AIM OF THE EXERCISE: Examine the listing below and state how many of its lines contain the word "format". Write only the number.

DATA FOR ANALYSIS:
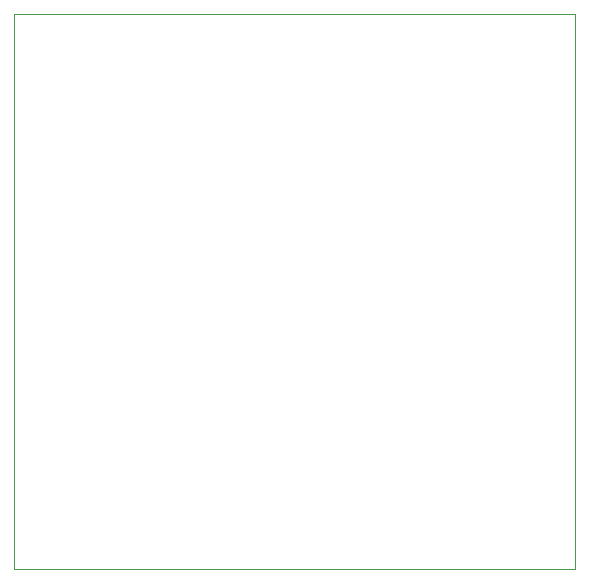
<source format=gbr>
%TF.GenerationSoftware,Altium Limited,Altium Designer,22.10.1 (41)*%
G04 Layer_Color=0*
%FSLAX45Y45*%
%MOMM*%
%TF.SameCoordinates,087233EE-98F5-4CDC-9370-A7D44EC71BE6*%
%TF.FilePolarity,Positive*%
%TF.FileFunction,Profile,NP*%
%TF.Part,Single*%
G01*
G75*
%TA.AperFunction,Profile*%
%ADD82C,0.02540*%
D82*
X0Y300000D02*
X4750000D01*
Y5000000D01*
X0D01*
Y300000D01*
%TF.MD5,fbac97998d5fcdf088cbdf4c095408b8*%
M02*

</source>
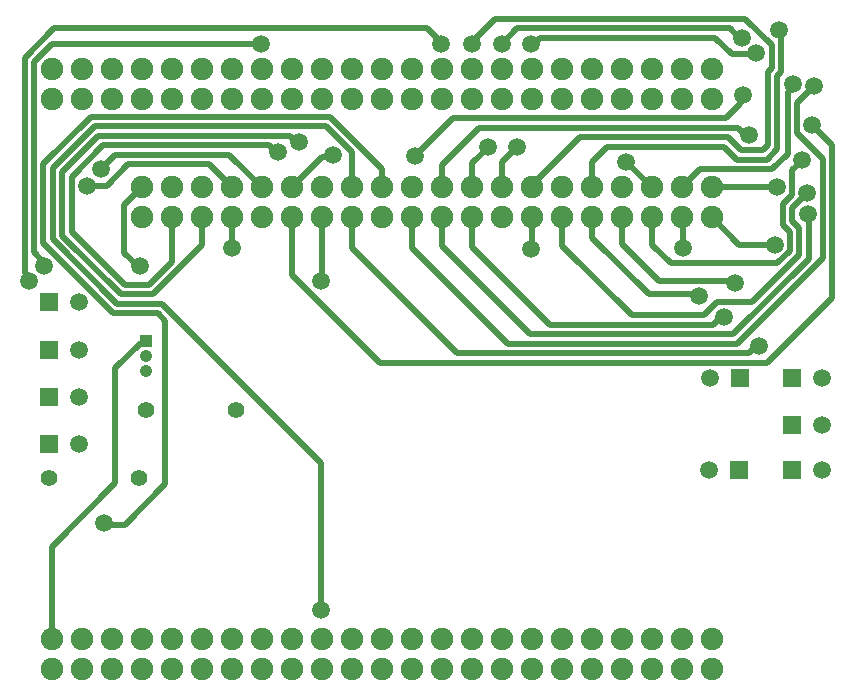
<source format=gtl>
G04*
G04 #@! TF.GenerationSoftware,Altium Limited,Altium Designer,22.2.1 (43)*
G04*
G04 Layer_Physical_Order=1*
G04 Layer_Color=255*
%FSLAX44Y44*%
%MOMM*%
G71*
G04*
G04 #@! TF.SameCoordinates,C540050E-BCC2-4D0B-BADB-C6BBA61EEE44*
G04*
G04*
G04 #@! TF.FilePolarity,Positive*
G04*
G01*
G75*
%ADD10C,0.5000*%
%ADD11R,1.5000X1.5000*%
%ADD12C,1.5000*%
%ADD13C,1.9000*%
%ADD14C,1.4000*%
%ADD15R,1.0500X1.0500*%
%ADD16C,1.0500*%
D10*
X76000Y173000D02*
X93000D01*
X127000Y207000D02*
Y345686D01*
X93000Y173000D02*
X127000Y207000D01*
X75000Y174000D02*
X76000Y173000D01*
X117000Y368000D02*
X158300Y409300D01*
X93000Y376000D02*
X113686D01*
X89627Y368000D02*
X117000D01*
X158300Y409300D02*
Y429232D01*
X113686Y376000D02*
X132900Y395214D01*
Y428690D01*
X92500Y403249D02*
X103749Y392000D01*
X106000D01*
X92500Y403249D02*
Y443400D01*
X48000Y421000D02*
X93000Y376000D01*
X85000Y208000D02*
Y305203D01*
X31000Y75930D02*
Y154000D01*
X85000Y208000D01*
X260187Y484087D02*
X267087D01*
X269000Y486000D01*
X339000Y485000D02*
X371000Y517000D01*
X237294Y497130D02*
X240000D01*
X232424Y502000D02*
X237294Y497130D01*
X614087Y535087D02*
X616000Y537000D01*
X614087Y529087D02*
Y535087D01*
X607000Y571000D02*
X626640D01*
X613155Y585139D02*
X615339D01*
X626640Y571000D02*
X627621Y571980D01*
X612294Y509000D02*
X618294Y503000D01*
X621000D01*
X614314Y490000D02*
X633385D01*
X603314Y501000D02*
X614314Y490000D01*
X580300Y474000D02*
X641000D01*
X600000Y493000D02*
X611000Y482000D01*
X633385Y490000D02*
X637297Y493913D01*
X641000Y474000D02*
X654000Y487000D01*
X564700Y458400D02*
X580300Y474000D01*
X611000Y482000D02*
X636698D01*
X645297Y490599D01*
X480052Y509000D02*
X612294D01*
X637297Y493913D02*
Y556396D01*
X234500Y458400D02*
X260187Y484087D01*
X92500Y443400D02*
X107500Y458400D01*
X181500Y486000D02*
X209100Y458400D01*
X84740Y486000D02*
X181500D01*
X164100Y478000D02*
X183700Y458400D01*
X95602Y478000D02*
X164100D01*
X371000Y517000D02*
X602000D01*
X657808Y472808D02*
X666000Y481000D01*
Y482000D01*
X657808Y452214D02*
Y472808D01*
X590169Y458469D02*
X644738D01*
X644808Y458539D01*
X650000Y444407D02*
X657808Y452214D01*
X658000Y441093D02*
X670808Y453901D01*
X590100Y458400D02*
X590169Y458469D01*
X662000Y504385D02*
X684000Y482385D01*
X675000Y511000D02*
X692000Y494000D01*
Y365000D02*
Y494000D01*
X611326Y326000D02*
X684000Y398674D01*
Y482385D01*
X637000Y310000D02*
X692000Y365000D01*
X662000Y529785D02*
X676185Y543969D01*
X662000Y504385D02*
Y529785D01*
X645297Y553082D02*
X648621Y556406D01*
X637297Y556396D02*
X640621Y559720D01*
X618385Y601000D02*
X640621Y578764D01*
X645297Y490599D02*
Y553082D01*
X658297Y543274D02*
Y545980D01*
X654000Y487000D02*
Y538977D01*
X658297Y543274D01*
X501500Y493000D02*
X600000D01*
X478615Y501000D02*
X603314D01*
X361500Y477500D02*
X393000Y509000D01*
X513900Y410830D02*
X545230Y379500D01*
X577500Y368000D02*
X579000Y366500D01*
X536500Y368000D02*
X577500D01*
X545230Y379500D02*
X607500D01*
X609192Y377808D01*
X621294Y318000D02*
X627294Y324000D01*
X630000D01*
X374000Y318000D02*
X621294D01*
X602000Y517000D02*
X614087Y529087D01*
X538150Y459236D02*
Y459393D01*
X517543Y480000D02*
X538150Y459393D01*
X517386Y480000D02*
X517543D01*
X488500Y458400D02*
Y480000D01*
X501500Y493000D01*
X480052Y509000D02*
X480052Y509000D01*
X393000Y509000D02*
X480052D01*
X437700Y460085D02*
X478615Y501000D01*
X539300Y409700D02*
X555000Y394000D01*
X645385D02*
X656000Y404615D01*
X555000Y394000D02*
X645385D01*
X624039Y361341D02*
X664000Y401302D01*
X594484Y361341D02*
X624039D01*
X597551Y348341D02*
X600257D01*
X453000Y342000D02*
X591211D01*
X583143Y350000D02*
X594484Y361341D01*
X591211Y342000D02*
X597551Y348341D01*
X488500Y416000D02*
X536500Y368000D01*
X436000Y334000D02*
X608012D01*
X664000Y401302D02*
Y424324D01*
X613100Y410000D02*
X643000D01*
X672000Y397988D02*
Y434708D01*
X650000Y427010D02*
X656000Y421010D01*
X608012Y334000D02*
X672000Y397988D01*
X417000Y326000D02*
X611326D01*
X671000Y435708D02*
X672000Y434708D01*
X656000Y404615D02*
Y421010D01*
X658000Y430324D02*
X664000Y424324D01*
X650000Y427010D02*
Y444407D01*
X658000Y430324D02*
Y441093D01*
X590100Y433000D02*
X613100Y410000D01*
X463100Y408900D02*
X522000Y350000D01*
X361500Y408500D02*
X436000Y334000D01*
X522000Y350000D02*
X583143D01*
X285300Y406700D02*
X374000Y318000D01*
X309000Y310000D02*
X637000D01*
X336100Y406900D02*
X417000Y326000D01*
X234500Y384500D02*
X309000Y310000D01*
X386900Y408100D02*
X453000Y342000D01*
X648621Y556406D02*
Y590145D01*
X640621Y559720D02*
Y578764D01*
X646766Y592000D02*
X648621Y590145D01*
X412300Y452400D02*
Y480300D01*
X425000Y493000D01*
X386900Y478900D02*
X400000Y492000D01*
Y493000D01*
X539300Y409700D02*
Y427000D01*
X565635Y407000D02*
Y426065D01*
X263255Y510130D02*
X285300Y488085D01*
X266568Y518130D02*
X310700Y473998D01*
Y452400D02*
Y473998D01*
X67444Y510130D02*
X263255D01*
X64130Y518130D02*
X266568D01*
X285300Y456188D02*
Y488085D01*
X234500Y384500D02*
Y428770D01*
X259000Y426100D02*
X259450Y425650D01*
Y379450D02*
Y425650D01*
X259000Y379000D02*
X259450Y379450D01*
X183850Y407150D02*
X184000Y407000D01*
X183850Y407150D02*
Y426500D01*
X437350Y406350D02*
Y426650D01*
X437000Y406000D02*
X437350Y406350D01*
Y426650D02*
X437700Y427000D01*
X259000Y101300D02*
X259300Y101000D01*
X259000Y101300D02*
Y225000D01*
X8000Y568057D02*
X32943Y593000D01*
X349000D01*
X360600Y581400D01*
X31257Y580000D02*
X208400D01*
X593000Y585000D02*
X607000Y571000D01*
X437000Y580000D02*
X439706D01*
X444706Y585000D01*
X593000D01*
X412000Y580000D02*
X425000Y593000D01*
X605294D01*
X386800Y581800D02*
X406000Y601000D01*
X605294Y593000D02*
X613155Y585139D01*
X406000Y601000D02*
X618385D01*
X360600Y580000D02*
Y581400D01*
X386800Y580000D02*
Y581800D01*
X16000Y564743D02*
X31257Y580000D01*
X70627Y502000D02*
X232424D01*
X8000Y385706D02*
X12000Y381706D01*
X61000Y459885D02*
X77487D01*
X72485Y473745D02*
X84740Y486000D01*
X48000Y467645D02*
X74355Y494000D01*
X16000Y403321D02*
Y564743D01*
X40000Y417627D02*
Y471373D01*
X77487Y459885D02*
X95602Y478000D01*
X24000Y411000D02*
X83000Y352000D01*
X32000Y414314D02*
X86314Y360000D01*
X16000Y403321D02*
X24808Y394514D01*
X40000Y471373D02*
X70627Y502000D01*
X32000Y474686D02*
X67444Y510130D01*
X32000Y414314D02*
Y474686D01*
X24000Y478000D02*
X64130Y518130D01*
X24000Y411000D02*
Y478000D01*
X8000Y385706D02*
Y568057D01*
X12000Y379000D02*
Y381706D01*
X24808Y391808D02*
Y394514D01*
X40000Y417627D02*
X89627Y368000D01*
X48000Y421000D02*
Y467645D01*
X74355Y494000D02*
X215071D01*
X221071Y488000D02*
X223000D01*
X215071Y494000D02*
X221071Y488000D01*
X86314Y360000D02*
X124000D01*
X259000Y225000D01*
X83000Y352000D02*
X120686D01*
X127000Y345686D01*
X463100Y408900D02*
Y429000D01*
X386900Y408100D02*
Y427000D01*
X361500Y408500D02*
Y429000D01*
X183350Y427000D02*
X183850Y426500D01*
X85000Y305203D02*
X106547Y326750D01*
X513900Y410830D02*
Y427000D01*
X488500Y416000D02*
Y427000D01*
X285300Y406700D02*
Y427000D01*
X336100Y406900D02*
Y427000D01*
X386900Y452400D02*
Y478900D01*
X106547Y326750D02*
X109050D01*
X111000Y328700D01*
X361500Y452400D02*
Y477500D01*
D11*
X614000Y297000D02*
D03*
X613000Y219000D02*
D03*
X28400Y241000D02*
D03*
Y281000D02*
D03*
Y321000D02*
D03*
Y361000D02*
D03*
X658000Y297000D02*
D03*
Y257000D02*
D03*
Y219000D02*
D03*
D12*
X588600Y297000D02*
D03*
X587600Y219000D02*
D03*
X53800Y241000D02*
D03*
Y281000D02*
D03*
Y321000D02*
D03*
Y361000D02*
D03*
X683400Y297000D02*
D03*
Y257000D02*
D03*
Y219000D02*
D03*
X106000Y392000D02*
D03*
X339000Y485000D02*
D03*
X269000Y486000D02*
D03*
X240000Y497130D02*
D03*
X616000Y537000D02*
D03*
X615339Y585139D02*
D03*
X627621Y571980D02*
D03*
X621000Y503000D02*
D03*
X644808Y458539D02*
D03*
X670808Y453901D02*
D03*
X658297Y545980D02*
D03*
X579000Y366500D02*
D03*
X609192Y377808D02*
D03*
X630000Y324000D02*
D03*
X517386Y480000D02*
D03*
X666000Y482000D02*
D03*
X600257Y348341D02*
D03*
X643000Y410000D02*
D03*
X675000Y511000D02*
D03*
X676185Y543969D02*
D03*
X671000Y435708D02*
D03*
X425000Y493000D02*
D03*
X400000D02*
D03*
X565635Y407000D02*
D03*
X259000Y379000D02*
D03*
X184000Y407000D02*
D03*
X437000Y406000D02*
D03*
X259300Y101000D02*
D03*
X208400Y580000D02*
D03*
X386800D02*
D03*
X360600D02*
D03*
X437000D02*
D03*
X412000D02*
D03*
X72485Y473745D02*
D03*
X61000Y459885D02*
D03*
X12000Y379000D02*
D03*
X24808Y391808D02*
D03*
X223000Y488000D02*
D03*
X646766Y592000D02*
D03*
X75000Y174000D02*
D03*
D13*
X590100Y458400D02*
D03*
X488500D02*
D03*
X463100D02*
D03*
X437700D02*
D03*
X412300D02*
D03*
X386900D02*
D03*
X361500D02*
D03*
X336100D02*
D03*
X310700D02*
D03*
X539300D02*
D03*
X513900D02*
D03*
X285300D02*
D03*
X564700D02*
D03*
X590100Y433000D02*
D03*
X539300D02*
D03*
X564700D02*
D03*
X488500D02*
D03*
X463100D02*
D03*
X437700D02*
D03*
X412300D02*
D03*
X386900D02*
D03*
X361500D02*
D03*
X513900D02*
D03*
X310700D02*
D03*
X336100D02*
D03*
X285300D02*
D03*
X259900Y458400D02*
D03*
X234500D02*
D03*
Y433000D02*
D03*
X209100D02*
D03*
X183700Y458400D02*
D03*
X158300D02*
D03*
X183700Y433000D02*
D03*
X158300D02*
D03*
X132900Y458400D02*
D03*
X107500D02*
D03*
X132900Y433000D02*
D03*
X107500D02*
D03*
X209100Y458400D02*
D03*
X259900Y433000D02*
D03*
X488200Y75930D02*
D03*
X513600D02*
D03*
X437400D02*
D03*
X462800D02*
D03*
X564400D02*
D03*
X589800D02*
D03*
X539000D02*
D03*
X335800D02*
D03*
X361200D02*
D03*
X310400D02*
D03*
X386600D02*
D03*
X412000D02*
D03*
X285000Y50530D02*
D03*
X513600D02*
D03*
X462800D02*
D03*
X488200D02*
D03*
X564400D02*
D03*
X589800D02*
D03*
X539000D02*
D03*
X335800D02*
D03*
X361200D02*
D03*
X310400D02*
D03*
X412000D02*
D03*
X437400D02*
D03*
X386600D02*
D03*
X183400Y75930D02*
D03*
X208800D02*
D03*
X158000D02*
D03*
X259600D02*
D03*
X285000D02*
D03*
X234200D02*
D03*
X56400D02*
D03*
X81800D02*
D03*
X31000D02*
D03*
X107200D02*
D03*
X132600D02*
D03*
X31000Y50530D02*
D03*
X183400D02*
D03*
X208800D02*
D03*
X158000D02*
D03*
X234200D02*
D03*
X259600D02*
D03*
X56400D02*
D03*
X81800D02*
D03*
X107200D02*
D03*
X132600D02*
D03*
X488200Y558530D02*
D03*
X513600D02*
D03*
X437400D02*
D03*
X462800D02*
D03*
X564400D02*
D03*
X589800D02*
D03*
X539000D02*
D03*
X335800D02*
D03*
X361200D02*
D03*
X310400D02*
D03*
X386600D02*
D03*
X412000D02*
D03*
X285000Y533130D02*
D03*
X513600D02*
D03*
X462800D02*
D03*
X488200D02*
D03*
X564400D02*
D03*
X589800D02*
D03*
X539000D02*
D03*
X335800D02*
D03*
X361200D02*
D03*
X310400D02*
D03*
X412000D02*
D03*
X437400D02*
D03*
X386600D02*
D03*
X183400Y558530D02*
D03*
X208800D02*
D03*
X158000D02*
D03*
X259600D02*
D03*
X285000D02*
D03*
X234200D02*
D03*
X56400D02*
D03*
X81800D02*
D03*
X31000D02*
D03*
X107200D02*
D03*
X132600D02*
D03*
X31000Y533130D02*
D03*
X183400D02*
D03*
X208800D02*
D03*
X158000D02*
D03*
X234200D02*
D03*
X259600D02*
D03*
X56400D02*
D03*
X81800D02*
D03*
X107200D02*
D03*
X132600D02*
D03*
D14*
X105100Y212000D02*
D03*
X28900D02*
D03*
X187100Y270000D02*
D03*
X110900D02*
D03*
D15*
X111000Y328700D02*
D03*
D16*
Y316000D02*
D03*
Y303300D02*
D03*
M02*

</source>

EXERCISE RESULT: 2